Alsahwa Net- The Sana’a Center for Strategic Studies (SCSS), a local thin-tank based in Sana’a, accused the United Arab Emirates (UAE) of providing untrue information to the United States of America on terrorism in Yemen.
The SCSS published in October a long report which was written by Gregory Johnsen, an American prominent expert on armed groups in Yemen and former member of the United Nations Security Council (UNSC) Panel of Experts on Yemen.
Johnsen who detailed how the UAE attempted to falsify the UN on Yemeni individuals to label them as terrorists, presented a case of one Islah party member who was eventually sanctioned by the USA as an “AQAP leading member” based on reports sent by Abu Dhabi to Washington.
This case drew the conclusion that that the USA must be cautious on how it defines terrorists in Yemen, according to Johnsen.
He explained that Washington has to ensure that it distinguishes between the Al-Qaeda in the Arabian Peninsula (AQAP) and other Islamist groups.
He suggested that the USA will find itself in a war that can never be won when including other Islamists groups within the definition of terrorism.
“AQAP is a terrorist organization; Islah is not,” wrote Johnsen.

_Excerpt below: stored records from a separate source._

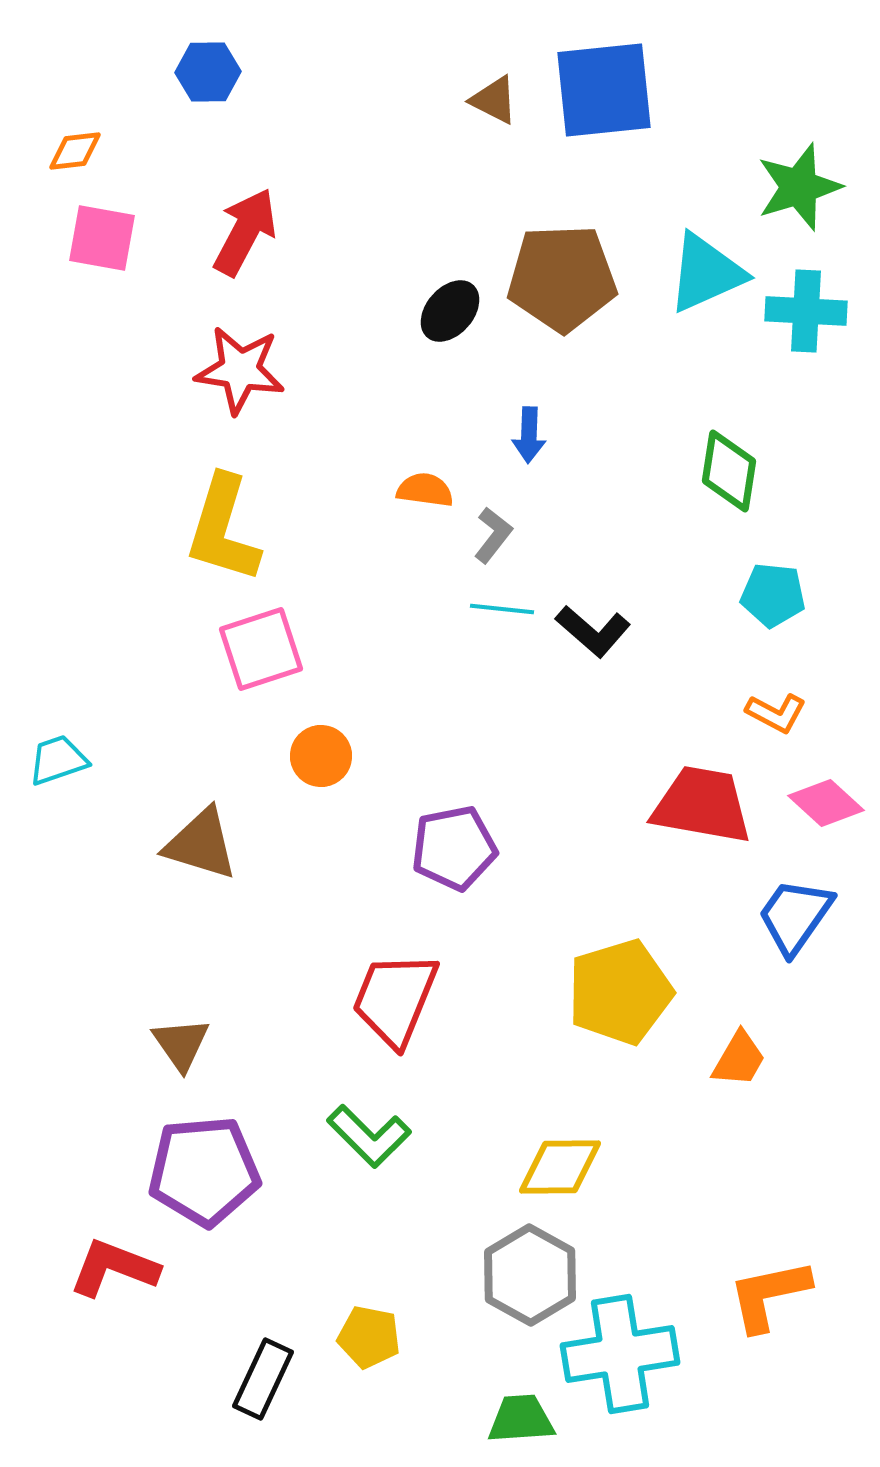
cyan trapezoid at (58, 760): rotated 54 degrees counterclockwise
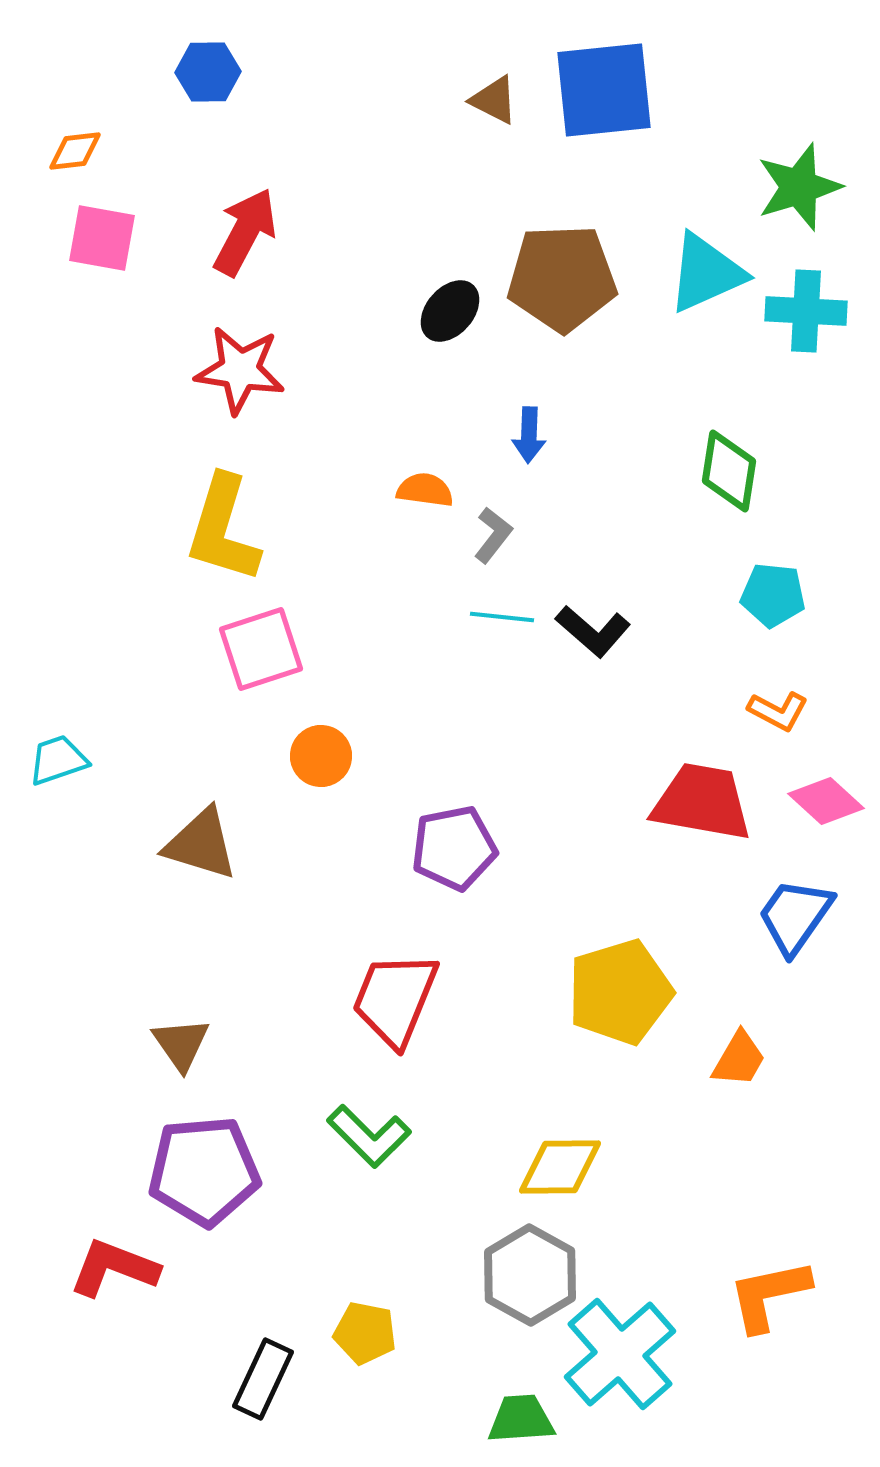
cyan line at (502, 609): moved 8 px down
orange L-shape at (776, 713): moved 2 px right, 2 px up
pink diamond at (826, 803): moved 2 px up
red trapezoid at (702, 805): moved 3 px up
yellow pentagon at (369, 1337): moved 4 px left, 4 px up
cyan cross at (620, 1354): rotated 32 degrees counterclockwise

Johnsen reported that the USA received misled information from the UAE about members of the Islah Party that Abu Dhabi labels them as AQAP terrorists.
He explained that the USA added Khaled al-Aradah, in May 2017 to its terror-list
When he was a member of the armed groups expert on the Yemen Panel of Experts for the United Nations Security Council (UNSC).
“For months, the UAE had been sending our panel files of Islah figures in Yemen, claiming they were members of AQAP and urging us to investigate and nominate those individuals for UN sanctions,” wrote Johnsen.
He added “Each time I investigated one of these individuals, what I found was not a member of AQAP, but rather an Islah figure in Yemen that the UAE didn’t like.”
Following the US sanctioning against Al-Aradah, Johnsen reinvestigated available evidence and found nothing that would suggest Al-Aradah was a senior member of AQAP or that he ran an AQAP camp, according to Johnsen.
“In fact, the evidence I did find – photographs of him with Yemeni Vice President Ali Mohsen al-Ahmar, and with Saudi military officials in Marib – strongly suggested that he was an Islah figure who ran a militia camp in support of President Hadi’s government,” Johnsen wrote.
“Subsequent interviews in Marib also point to the fact that Al-Aradah, who many describe as Al-Ahmar’s “right-hand man in Marib” is a member of Islah but not necessarily AQAP,” Johnsen said.
“For the UAE, that distinction does not matter, but for the United States it should,” concluded Johnsen.